INDIANAPOLIS, Ind. – Maybe this Sacksonville thing has some staying power.
There were many storylines in the Jaguars' 27-0 victory over the Colts Sunday, with one of the best games of quarterback Blake Bortles' career and the team's ability to win without rookie running back Leonard Fournette among them.
But the most notable storyline? That the Jaguars for a second time this season registered 10 sacks in a game, with Sunday's total tying the franchise record set in Week 1.
"They got after it today," Jaguars cornerback Jalen Ramsey said of a pass rush that not only registered the 10 sacks, but also hurried Colts quarterback Jacoby Brissett 20 times.
The Jaguars' pass rush broke down as follows:
*End Calais Campbell: two sacks, three hurries.
*End Yannick Ngakoue: 2.5 sacks, seven hurries.
*End Dante Fowler Jr.: 1.5 sacks, two hurries.
*Tackle Malik Jackson, 1.5 sacks, one hurry.
*Linebacker Myles Jack, one sack, two hurries.
*Tackle Sheldon Day: one sack, two hurries.
Nose tackle Eli Ankoue also registered a half a sack for defensive front that also had eight tackles for loss – including three by Ngakoue, who had perhaps the best game of his year-and-a-half career.
The Jaguars through seven games now have a league-leading 33 sacks, with Campbell – an unrestricted free-agent signee in the offseason from Arizona – leading the NFL with a career-high 10.
The Jaguars became the third team in NFL history to register 10 or more sacks in a game twice in a season. The others were the 1967 Oakland Raiders and the 1984 Chicago Bears.
Campbell and Head Coach Doug Marrone both reiterated on Sunday what they have said throughout the season – that the pass rush stems from not only the front four, but from a secondary that has emerged this season as one of the NFL's best.
"My experience is if you have guys on the back end that can't cover, you're really not going to get a lot of sacks," Marrone said. "You'll get them on third and long, but it's truly been hand in hand." …
Campbell joked afterward that he would buy the entire secondary dinner.
"I'll take then out to eat – I'll do whatever," Campbell said. "They make us look really good."
He was told the secondary would take him up on the offer if he wasn't careful.
"I can't wait to go pay," Campbell said. "Those guys are spectacular. Game in and game out, they don't take a play off. They're consistent. I admire them. If they continue to be consistent, we'll be going places."
Bortles had one of his best career games on a day when the Jaguars needed it. Fournette, who missed the game with an ankle injury, had accounted for more than 30 percent of the Jaguars' offense – and opposing defenses increasingly had stacked the line against a Jaguars running game that ranked No. 1 in the NFL through six games. The Colts stacked the line at times even with Fournette out, and Bortles completed 18 of 27 passes for 330 yards and a touchdown with no interceptions. His 52-yard pass to rookie Keelan Cole in the first quarter set up a touchdown and came with the Colts stacking eight in the box. "We wanted to break some tendencies," Bortles said. "We'd been heavy run in all of those big packages.
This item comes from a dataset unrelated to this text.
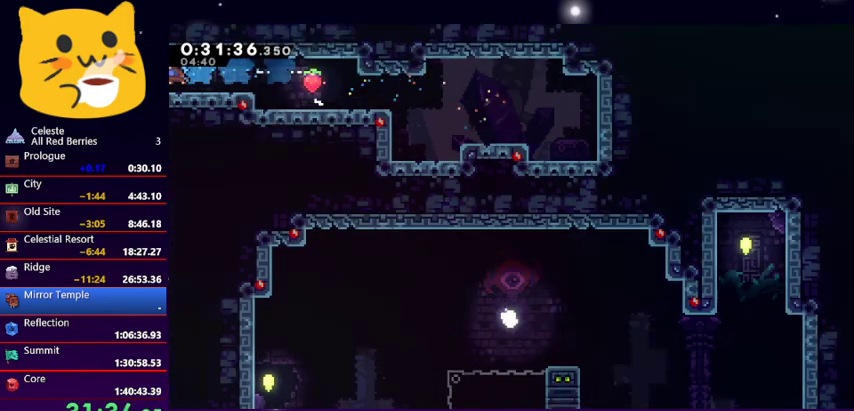
{"keys": [], "events": [[33, "dash", "up"], [167, "left", "up"]]}
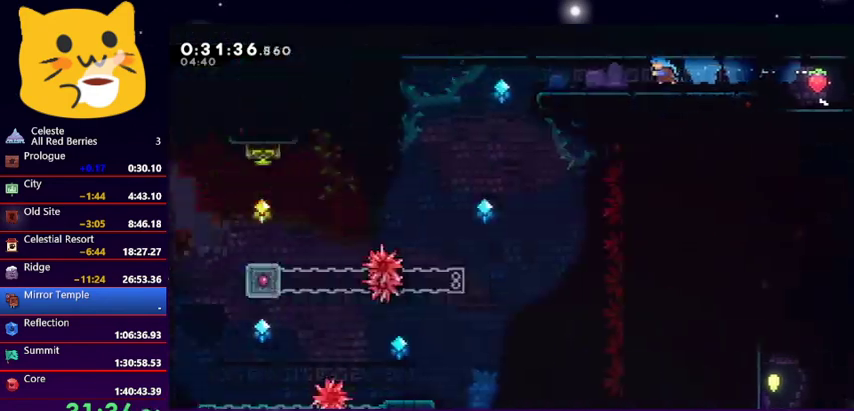
{"keys": [], "events": []}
We had a feeling they were going to play us like teams have in the past with a bunch of people in the box. We wanted to take chances and throw it down the field." Bortles had three completions of more than 45 yards in the first half Sunday. His longest completion this season before Sunday had been 35 yards.
The Jaguars showed Sunday they can run effectively without Fournette. They finished with 188 yards rushing on 37 carries, a 5.1-yards-per-carry average. Running back T.J. Yeldon, a second-round selection in the 2015 NFL Draft, rushed for 122 yards and a career-long 58-yard touchdown on nine carries. Starter Chris Ivory rushed for 47 yards on 17 carries. Yeldon had been inactive in the Jaguars' first six games of the season. "You watch in scout team and you say, 'He's the same back he's always been – the guy who has played the last two years and been extremely productive for us," Bortles said of Yeldon. "We knew we had him if something were to happen."
"I think it was huge. I think it [a productive passing offense] was something everyone knew we were capable of. Even the past six weeks, it was something we knew we kind of had and we'd be able to do whenever the time came. It just happened to be this week when we needed to throw the ball and air it out."
"When you do it (pass effectively) once, people look at it and say, 'We'll make you prove it again.' When you do it again, people are going to look at it and say, 'Well, let's see if he can do it against us.' When you do it again, people will say, 'Well, it's not going to be against us. It's one of those things that you have to go out and prove it each week.''
"A lot of teams come out and just load the box. Teams will come out and still do it. We just have to take advantage of it."